The third section, about Houris, is the least architectural. It tells the story of a mysterious figure, or at least the author's research of this figure. Having done several semesters of work on historical preservation in Jerusalem, I was familiar with Houris, but only barely. I also recognize the type of archival work Hoffman did, having spent months researching an obscure building in Katamon. (See another of my blogs about Rachel Imenu 28.) The story here is a low-stakes mystery that in only partially resolved, as is often the case with this kind of research. Interestingly, while Hoffman deals with the tension of being a foreigner in the cases of Mendelsohn and Harrison, she does not ask the same questions with regard to Houris. 

The book is a great read. I have three - let's called them quibbles - about the book. From macro to micro: 

1) I don't think the book has a single architectural drawing in it. How can you talk about a building's architecture without a plan? It's a bizarre choice. Luckily, the book pairs rather nicely with a sublimely illustrated book on pre-State architecture, Ada Karmi-Melamede's Architecture in Palestine During the British Mandate, 1917-1948, which was illustrated by an extremely talented colleague of mine, A.A. Here is a spread, for example, showing Armon Hanatziv: 

There are fourteen pages of gorgeous photos, informative diagrams and exploded axonometrics just of this one building. The book treats the Schocken House and the Rockefeller Museum as well, and includes photos of several other Mendelsohn projects. 

2) While the book makes valid points about race relations in Jerusalem, at times it does not feel even-handed. While the author waxes poetically (rightfully so) on the absurdity that is the Tolerance Museum, which was built on the site of the Mamilla cemetery, the author has nothing to say on the matter regarding the Palace Hotel, which was built on the same cemetery. Yes, the hotel was originally an Arab project, and doesn't claim it promotes tolerance, but still. 

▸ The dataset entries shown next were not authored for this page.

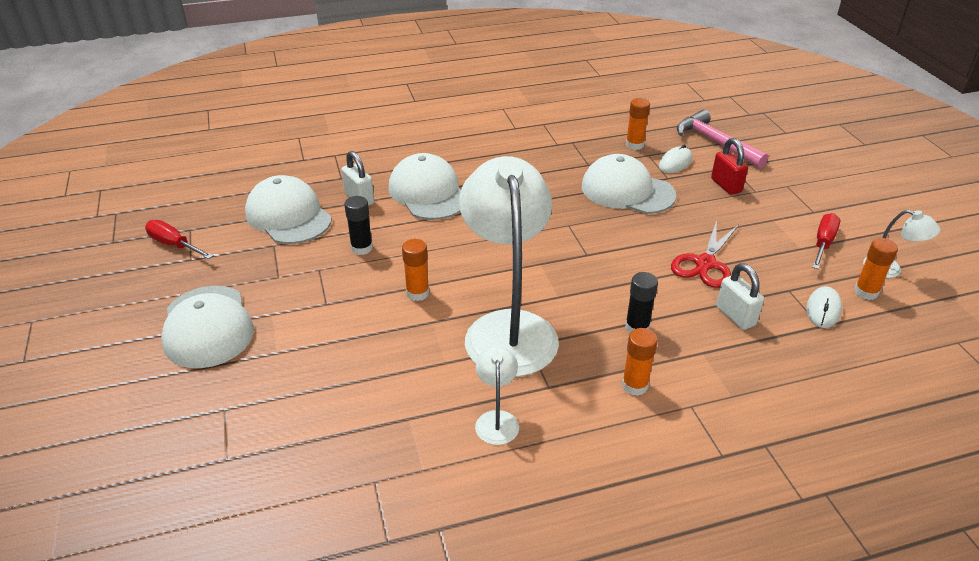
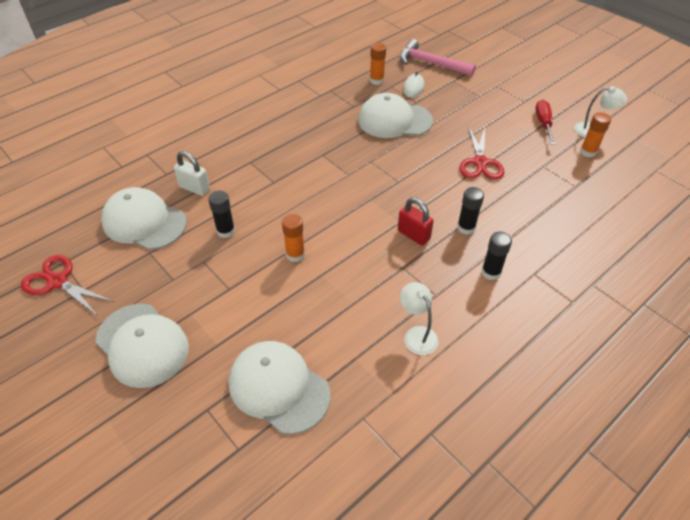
camera: 25 degrees left, 10 degrees up
(173, 244) = (57, 282): red screwdriver -> red scissors
(428, 193) = (247, 166): white cap -> white cap (278, 388)
(508, 328) = (380, 259): white lamp -> none
(635, 385) = (491, 272): orange glue stick -> black glue stick
(726, 185) = (458, 96): red padlock -> red padlock (413, 235)
(735, 316) = (522, 196): white padlock -> none
(823, 309) = (571, 173): white mouse -> none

3) The author, like so many Israeli academics, has a deep hatred for Moshe Safdie. This is sadly no longer surprising to me, yet still bizarre. No other architect mentioned in the book receives any type of censure. I suppose this might be the reverse effect of what happens with the three architects in the book - leaving Israel to study architecture abroad and making it big. But really, I've never understood this.